Türkiye, son 30 yılda 5 kez (1994, 2001, 2008 ve 2018) resesyona girdi. 1980’li yıllarda turizm, 1990’lı yıllarda tekstil, 2000 sonrası inşaat ve 2010 sonrası PPT yatırımlarının faturası bu krizler oldu. Üstelik yıllık bütçelerde yapılacak yatırımların payı %8-10 iken faiz payının %13-15 olması da krizleri derinleştirdi. 1980 sonrası bütçe açığıyla büyüme modeli 2000 sonrası dış ticaret açığıyla büyüme modeli bunun için de üretime dayalı değil, borca dayalı yatırımları artırdı. Sürekli istikrar vurgusu yapan ülke ekonomisi, bu yüzden olumsuzlukların istikrarına sahne oluyor.
Bu açıdan “kredi ödeme problemleri riski 2022 yılı risk envanterinde 11. sırada” yer almakta ve “iflasların 2022 yılında bir önceki yıla kıyasla artış göstereceği” öngörülmektedir. Aynı zamanda “eğitim, istihdam, konut, sağlık olmak üzere birçok problemin ortaya çıkmasına yol açan” göç ve mülteci sorunu da riskleri derinleştirmektedir. Bu açıdan psikolojik ve duygusal esenlikteki bozulmaların kendi başına bir risk olduğu, burada yaşanacak sorunların, sosyal uyum ve politika üzerinde de etkileri olacağı uzmanlar tarafından ifade edilmektedir.

Atılım ve onarım

Olağanüstü durumlarda olağan tedbirler sonuç vermez! Bu kapsamda; “hane halkının finans kesimine olan borçlarının aşırı yükseldiği ve geçim sıkıntısını her gün artırdığı” bir dönemde “acil ve önemli” işlerin belirlenmesi gerekiyor.
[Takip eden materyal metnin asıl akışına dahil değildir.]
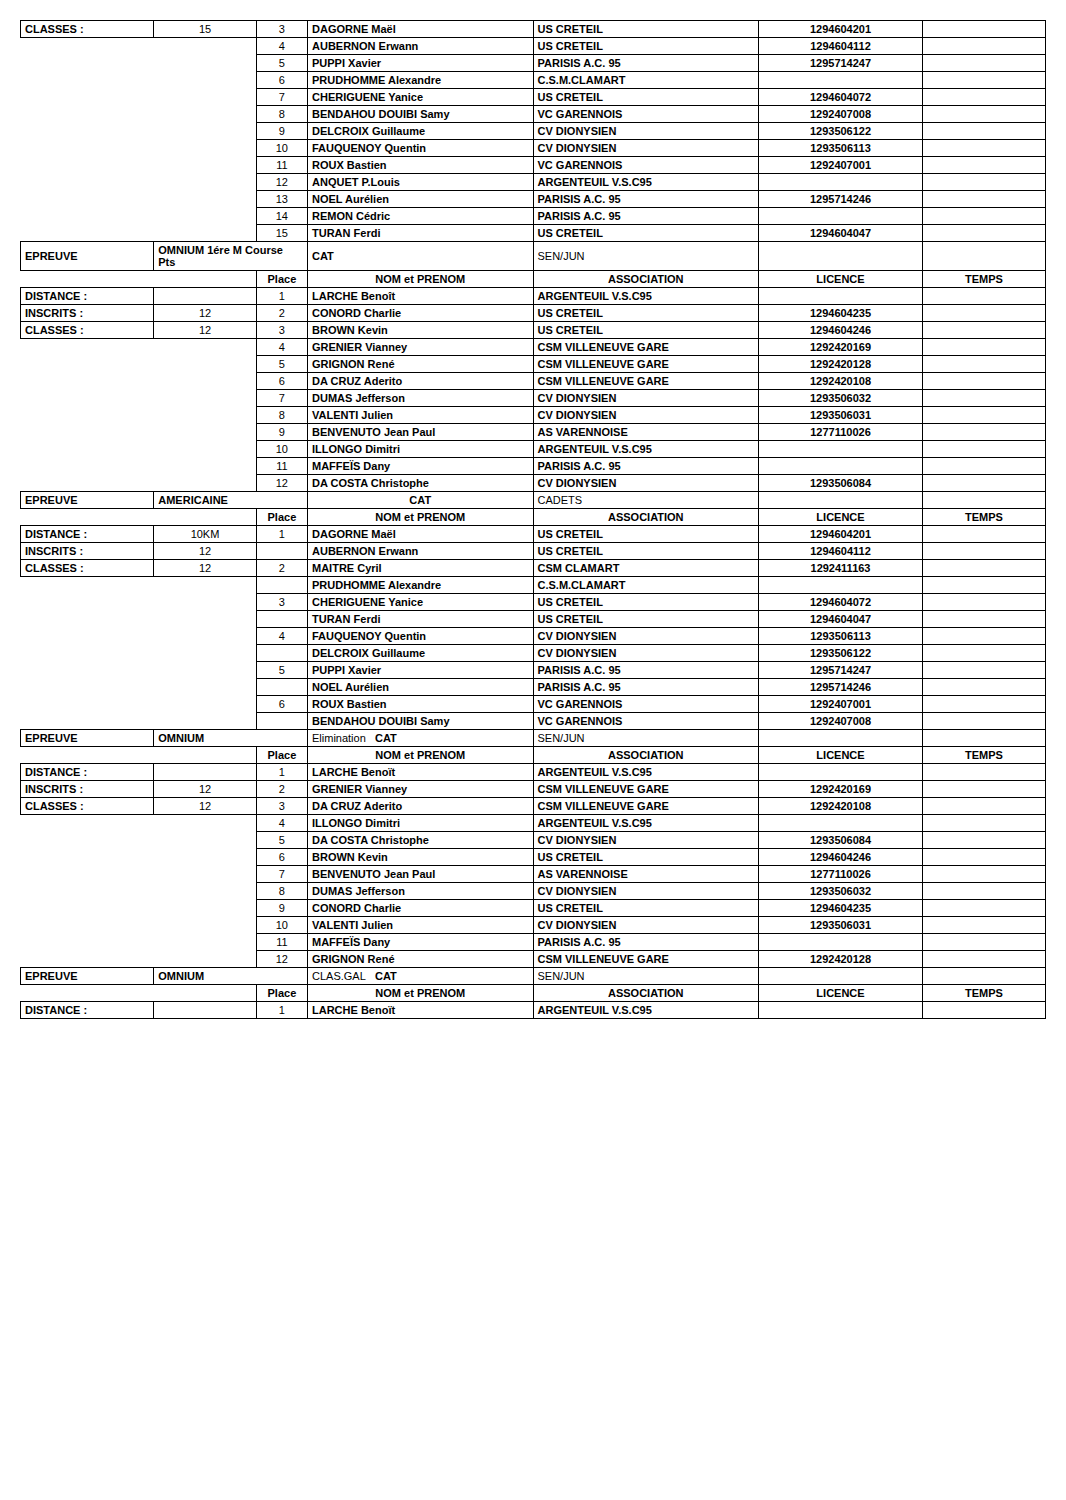| CLASSES : | 15 | 3 | DAGORNE Maël | US CRETEIL | 1294604201 | |
| | | 4 | AUBERNON Erwann | US CRETEIL | 1294604112 | |
| | | 5 | PUPPI Xavier | PARISIS A.C. 95 | 1295714247 | |
| | | 6 | PRUDHOMME Alexandre | C.S.M.CLAMART | | |
| | | 7 | CHERIGUENE Yanice | US CRETEIL | 1294604072 | |
| | | 8 | BENDAHOU DOUIBI Samy | VC GARENNOIS | 1292407008 | |
| | | 9 | DELCROIX Guillaume | CV DIONYSIEN | 1293506122 | |
| | | 10 | FAUQUENOY Quentin | CV DIONYSIEN | 1293506113 | |
| | | 11 | ROUX Bastien | VC GARENNOIS | 1292407001 | |
| | | 12 | ANQUET P.Louis | ARGENTEUIL V.S.C95 | | |
| | | 13 | NOEL Aurélien | PARISIS A.C. 95 | 1295714246 | |
| | | 14 | REMON Cédric | PARISIS A.C. 95 | | |
| | | 15 | TURAN Ferdi | US CRETEIL | 1294604047 | |
| EPREUVE | OMNIUM 1ére M Course Pts | CAT | SEN/JUN | | |
| | | Place | NOM et PRENOM | ASSOCIATION | LICENCE | TEMPS |
| DISTANCE : | | 1 | LARCHE Benoît | ARGENTEUIL V.S.C95 | | |
| INSCRITS : | 12 | 2 | CONORD Charlie | US CRETEIL | 1294604235 | |
| CLASSES : | 12 | 3 | BROWN Kevin | US CRETEIL | 1294604246 | |
| | | 4 | GRENIER Vianney | CSM VILLENEUVE GARE | 1292420169 | |
| | | 5 | GRIGNON René | CSM VILLENEUVE GARE | 1292420128 | |
| | | 6 | DA CRUZ Aderito | CSM VILLENEUVE GARE | 1292420108 | |
| | | 7 | DUMAS Jefferson | CV DIONYSIEN | 1293506032 | |
| | | 8 | VALENTI Julien | CV DIONYSIEN | 1293506031 | |
| | | 9 | BENVENUTO Jean Paul | AS VARENNOISE | 1277110026 | |
| | | 10 | ILLONGO Dimitri | ARGENTEUIL V.S.C95 | | |
| | | 11 | MAFFEÏS Dany | PARISIS A.C. 95 | | |
| | | 12 | DA COSTA Christophe | CV DIONYSIEN | 1293506084 | |
| EPREUVE | AMERICAINE | CAT | CADETS | | |
| | | Place | NOM et PRENOM | ASSOCIATION | LICENCE | TEMPS |
| DISTANCE : | 10KM | 1 | DAGORNE Maël | US CRETEIL | 1294604201 | |
| INSCRITS : | 12 | | AUBERNON Erwann | US CRETEIL | 1294604112 | |
| CLASSES : | 12 | 2 | MAITRE Cyril | CSM CLAMART | 1292411163 | |
| | | | PRUDHOMME Alexandre | C.S.M.CLAMART | | |
| | | 3 | CHERIGUENE Yanice | US CRETEIL | 1294604072 | |
| | | | TURAN Ferdi | US CRETEIL | 1294604047 | |
| | | 4 | FAUQUENOY Quentin | CV DIONYSIEN | 1293506113 | |
| | | | DELCROIX Guillaume | CV DIONYSIEN | 1293506122 | |
| | | 5 | PUPPI Xavier | PARISIS A.C. 95 | 1295714247 | |
| | | | NOEL Aurélien | PARISIS A.C. 95 | 1295714246 | |
| | | 6 | ROUX Bastien | VC GARENNOIS | 1292407001 | |
| | | | BENDAHOU DOUIBI Samy | VC GARENNOIS | 1292407008 | |
| EPREUVE | OMNIUM | Elimination CAT | SEN/JUN | | |
| | | Place | NOM et PRENOM | ASSOCIATION | LICENCE | TEMPS |
| DISTANCE : | | 1 | LARCHE Benoït | ARGENTEUIL V.S.C95 | | |
| INSCRITS : | 12 | 2 | GRENIER Vianney | CSM VILLENEUVE GARE | 1292420169 | |
| CLASSES : | 12 | 3 | DA CRUZ Aderito | CSM VILLENEUVE GARE | 1292420108 | |
| | | 4 | ILLONGO Dimitri | ARGENTEUIL V.S.C95 | | |
| | | 5 | DA COSTA Christophe | CV DIONYSIEN | 1293506084 | |
| | | 6 | BROWN Kevin | US CRETEIL | 1294604246 | |
| | | 7 | BENVENUTO Jean Paul | AS VARENNOISE | 1277110026 | |
| | | 8 | DUMAS Jefferson | CV DIONYSIEN | 1293506032 | |
| | | 9 | CONORD Charlie | US CRETEIL | 1294604235 | |
| | | 10 | VALENTI Julien | CV DIONYSIEN | 1293506031 | |
| | | 11 | MAFFEÏS Dany | PARISIS A.C. 95 | | |
| | | 12 | GRIGNON René | CSM VILLENEUVE GARE | 1292420128 | |
| EPREUVE | OMNIUM | CLAS.GAL CAT | SEN/JUN | | |
| | | Place | NOM et PRENOM | ASSOCIATION | LICENCE | TEMPS |
| DISTANCE : | | 1 | LARCHE Benoït | ARGENTEUIL V.S.C95 | | |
Bunlar; itibarı zedeleyecek işler, vadesi yaklaşan işler, çözüm bekleyen sorunlar ve kararı etkileyecek rapor ve toplantılardır. Bu raporlar ışığında alınacak yeni kararlar ile sorunların kök nedenine inilerek çözüm üretilebilir. Aksi takdirde risklerin realizesi, zorlukların realitesi artacaktır. Delege edebilecek işlerimizi bırakıp atılım ve onarım için acil ve önemli işlere koyulmalıdır.
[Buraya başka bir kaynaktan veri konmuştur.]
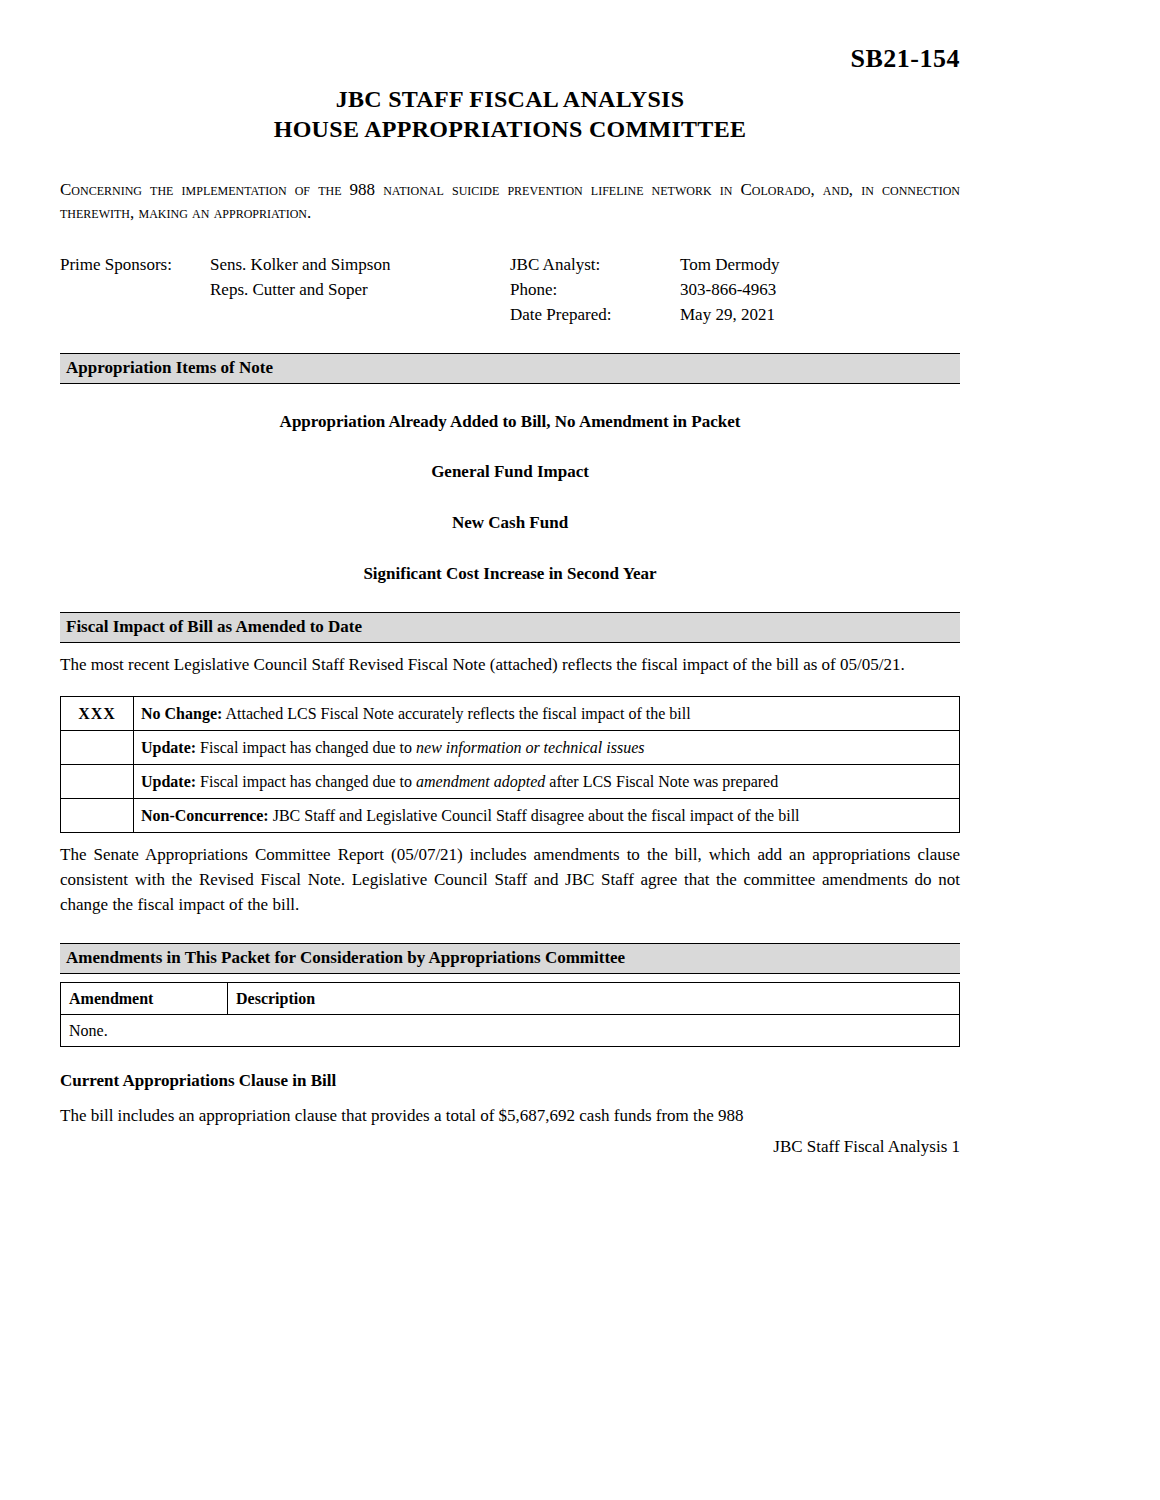SB21-154
JBC STAFF FISCAL ANALYSIS
HOUSE APPROPRIATIONS COMMITTEE
Concerning the implementation of the 988 national suicide prevention lifeline network in Colorado, and, in connection therewith, making an appropriation.
| Prime Sponsors: | Sens. Kolker and Simpson | JBC Analyst: | Tom Dermody |
| | Reps. Cutter and Soper | Phone: | 303-866-4963 |
| | | Date Prepared: | May 29, 2021 |
Appropriation Items of Note
Appropriation Already Added to Bill, No Amendment in Packet
General Fund Impact
New Cash Fund
Significant Cost Increase in Second Year
Fiscal Impact of Bill as Amended to Date
The most recent Legislative Council Staff Revised Fiscal Note (attached) reflects the fiscal impact of the bill as of 05/05/21.
| XXX | No Change: Attached LCS Fiscal Note accurately reflects the fiscal impact of the bill |
| | Update: Fiscal impact has changed due to new information or technical issues |
| | Update: Fiscal impact has changed due to amendment adopted after LCS Fiscal Note was prepared |
| | Non-Concurrence: JBC Staff and Legislative Council Staff disagree about the fiscal impact of the bill |
The Senate Appropriations Committee Report (05/07/21) includes amendments to the bill, which add an appropriations clause consistent with the Revised Fiscal Note. Legislative Council Staff and JBC Staff agree that the committee amendments do not change the fiscal impact of the bill.
Amendments in This Packet for Consideration by Appropriations Committee
| Amendment | Description |
| --- | --- |
| None. |
Current Appropriations Clause in Bill
The bill includes an appropriation clause that provides a total of $5,687,692 cash funds from the 988
JBC Staff Fiscal Analysis 1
Türkiye ekonomisi için cari açığın düşürülmesi, enflasyonun makul düzeylere indirilmesi, mali disiplinin sürdürülmesi, sanayi üretim kapasitesini ve katma değeri artırarak yapısal reformlara hız kazandırmak ve istihdam odaklı yatırımlar gerçekleştirmek acildir. Kamuda borçlanma ile finanse edilen yatırımların üretken alanlara yöneltilmesi, ihracat artışının verimlilik ve katma değer artışı ile sağlanması önemlidir. Hangi sektörlere ağırlık verileceği, bunun için nasıl bir sanayi politikası izleneceğinin belirlenmesi atılımdır. Dünün plansızlığı bugünün belirsizliğine yol açtığına göre, bugünün planlamasıyla yarının risklerini öngörebiliriz.